Where the records contain images, omit them, and repeat everything else word for word.

_Input records_
=== Section Start ===
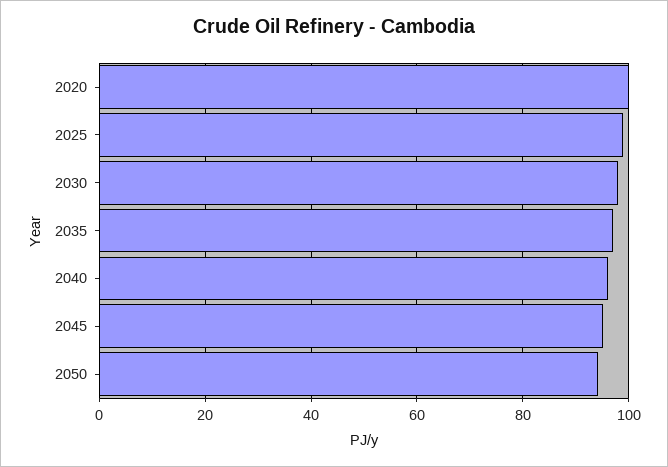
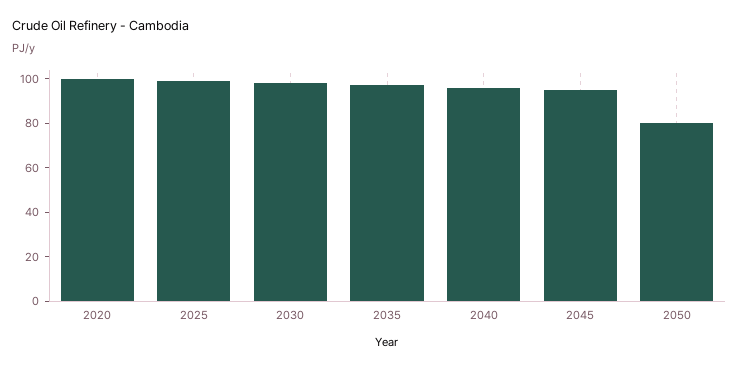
  {
    "2020": 100,
    "2025": 100,
    "2030": 98,
    "2035": 98,
    "2040": 96,
    "2045": 96,
-   "2050": 94
+   "2050": 80
  }

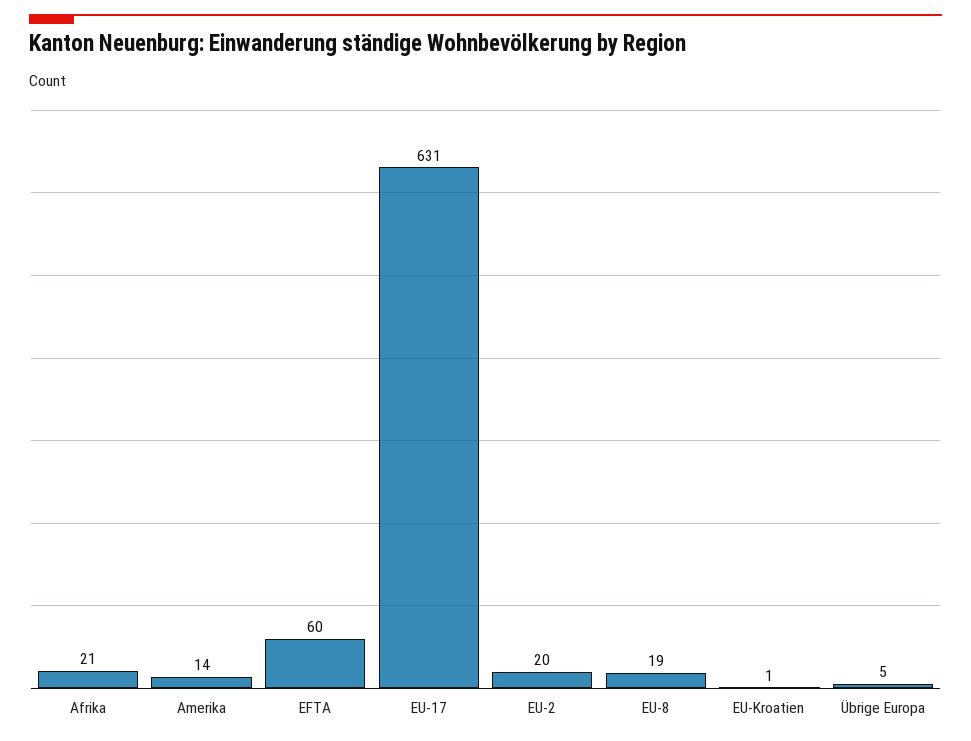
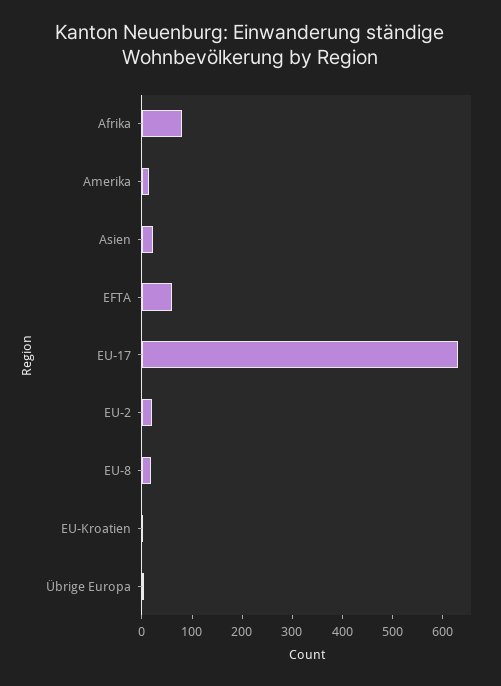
  {
-   "Afrika": 21,
+   "Afrika": 80,
    "Amerika": 14,
    "EFTA": 60,
    "EU-17": 631,
    "EU-2": 20,
    "EU-8": 19,
    "EU-Kroatien": 1,
-   "Übrige Europa": 5
+   "Übrige Europa": 5,
+   "Asien": 20
  }

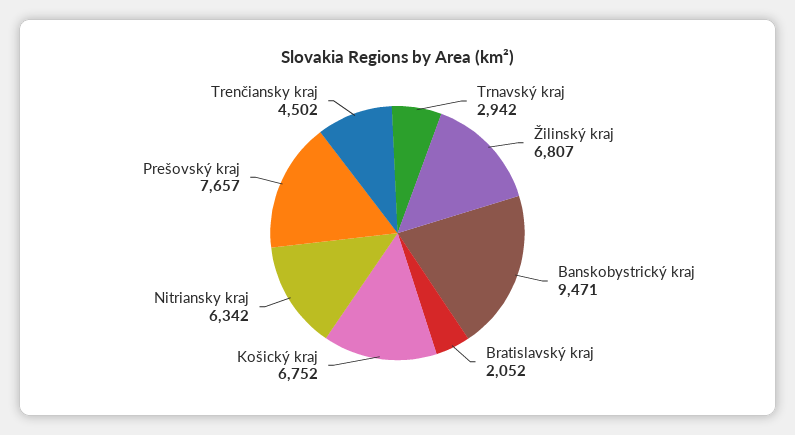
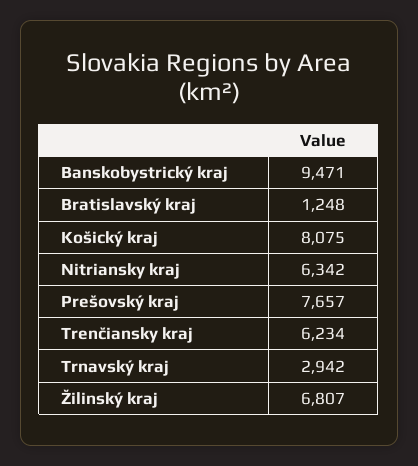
  {
    "Trnavský kraj": 2942,
    "Žilinský kraj": 6807,
    "Banskobystrický kraj": 9471,
-   "Bratislavský kraj": 2052,
+   "Bratislavský kraj": 1248,
-   "Košický kraj": 6752,
+   "Košický kraj": 8075,
    "Nitriansky kraj": 6342,
    "Prešovský kraj": 7657,
-   "Trenčiansky kraj": 4502
+   "Trenčiansky kraj": 6234
  }

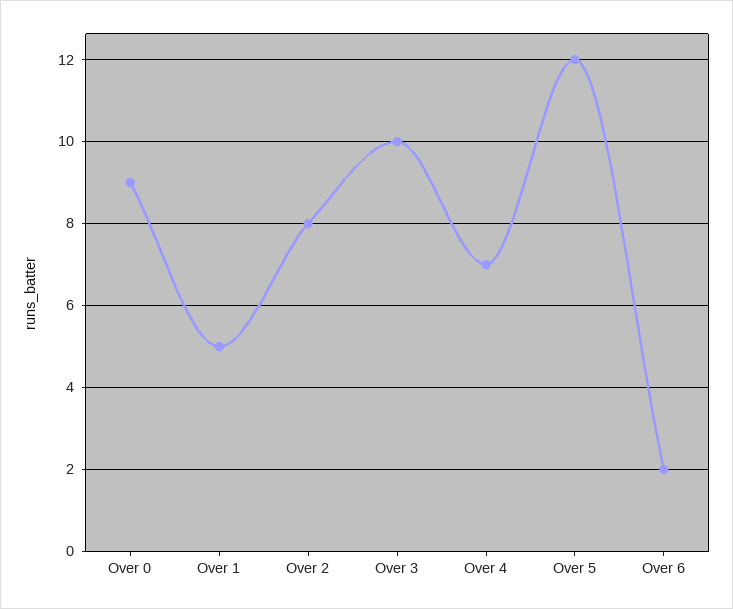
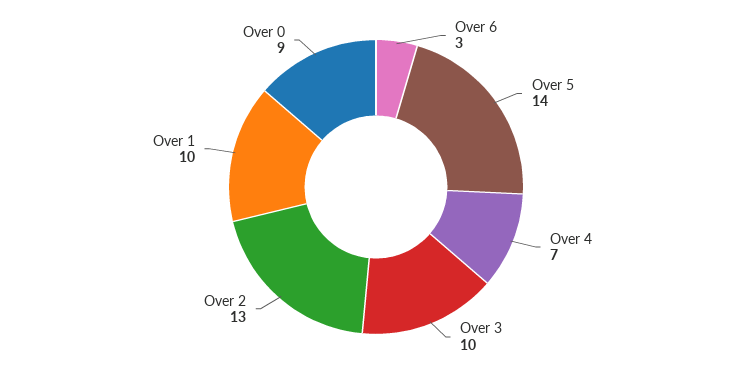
  {
    "Over 0": 9,
-   "Over 1": 5,
+   "Over 1": 10,
-   "Over 2": 8,
+   "Over 2": 13,
    "Over 3": 10,
    "Over 4": 7,
-   "Over 5": 12,
+   "Over 5": 14,
-   "Over 6": 2
+   "Over 6": 3
  }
=== Section End ===
_Result_
  {
    "2020": 100,
    "2025": 100,
    "2030": 98,
    "2035": 98,
    "2040": 96,
    "2045": 96,
-   "2050": 94
+   "2050": 80
  }

  {
-   "Afrika": 21,
+   "Afrika": 80,
    "Amerika": 14,
    "EFTA": 60,
    "EU-17": 631,
    "EU-2": 20,
    "EU-8": 19,
    "EU-Kroatien": 1,
-   "Übrige Europa": 5
+   "Übrige Europa": 5,
+   "Asien": 20
  }

  {
    "Trnavský kraj": 2942,
    "Žilinský kraj": 6807,
    "Banskobystrický kraj": 9471,
-   "Bratislavský kraj": 2052,
+   "Bratislavský kraj": 1248,
-   "Košický kraj": 6752,
+   "Košický kraj": 8075,
    "Nitriansky kraj": 6342,
    "Prešovský kraj": 7657,
-   "Trenčiansky kraj": 4502
+   "Trenčiansky kraj": 6234
  }

  {
    "Over 0": 9,
-   "Over 1": 5,
+   "Over 1": 10,
-   "Over 2": 8,
+   "Over 2": 13,
    "Over 3": 10,
    "Over 4": 7,
-   "Over 5": 12,
+   "Over 5": 14,
-   "Over 6": 2
+   "Over 6": 3
  }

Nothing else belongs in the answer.